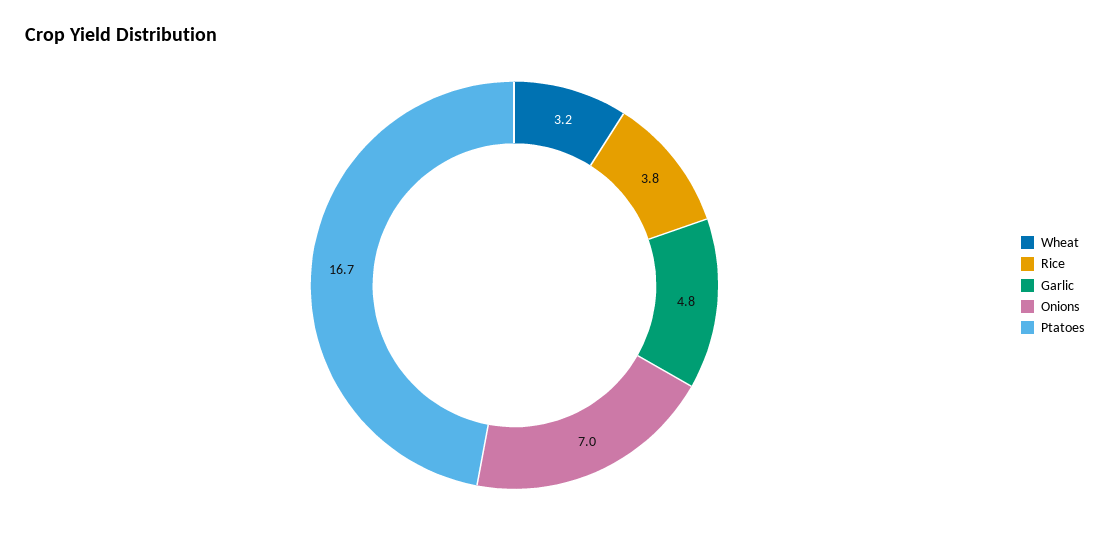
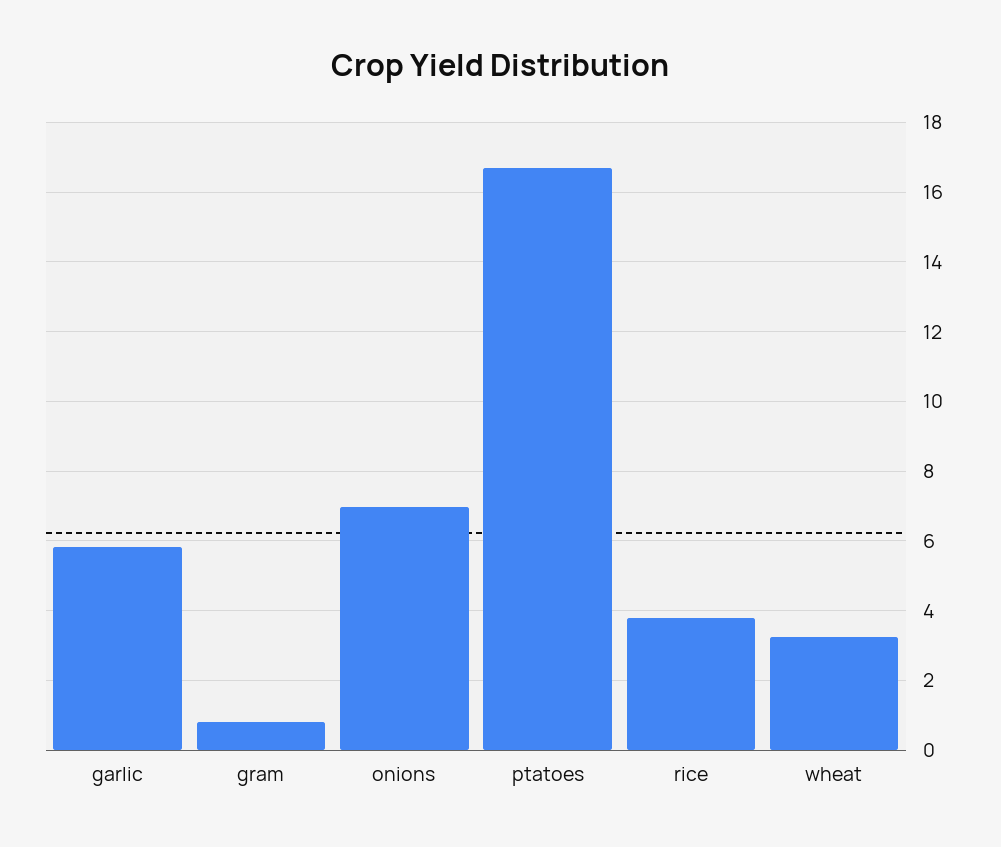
  {
    "Wheat": 3.2,
    "Rice": 3.8,
-   "Garlic": 4.8,
+   "Garlic": 5.8,
    "Onions": 7,
-   "Ptatoes": 16.7
+   "Ptatoes": 16.7,
+   "gram": 0.8
  }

▶ Task to carry out
The job here is to retype the data exactly, with no pictures included.

▶ Result
  {
    "Wheat": 3.2,
    "Rice": 3.8,
-   "Garlic": 4.8,
+   "Garlic": 5.8,
    "Onions": 7,
-   "Ptatoes": 16.7
+   "Ptatoes": 16.7,
+   "gram": 0.8
  }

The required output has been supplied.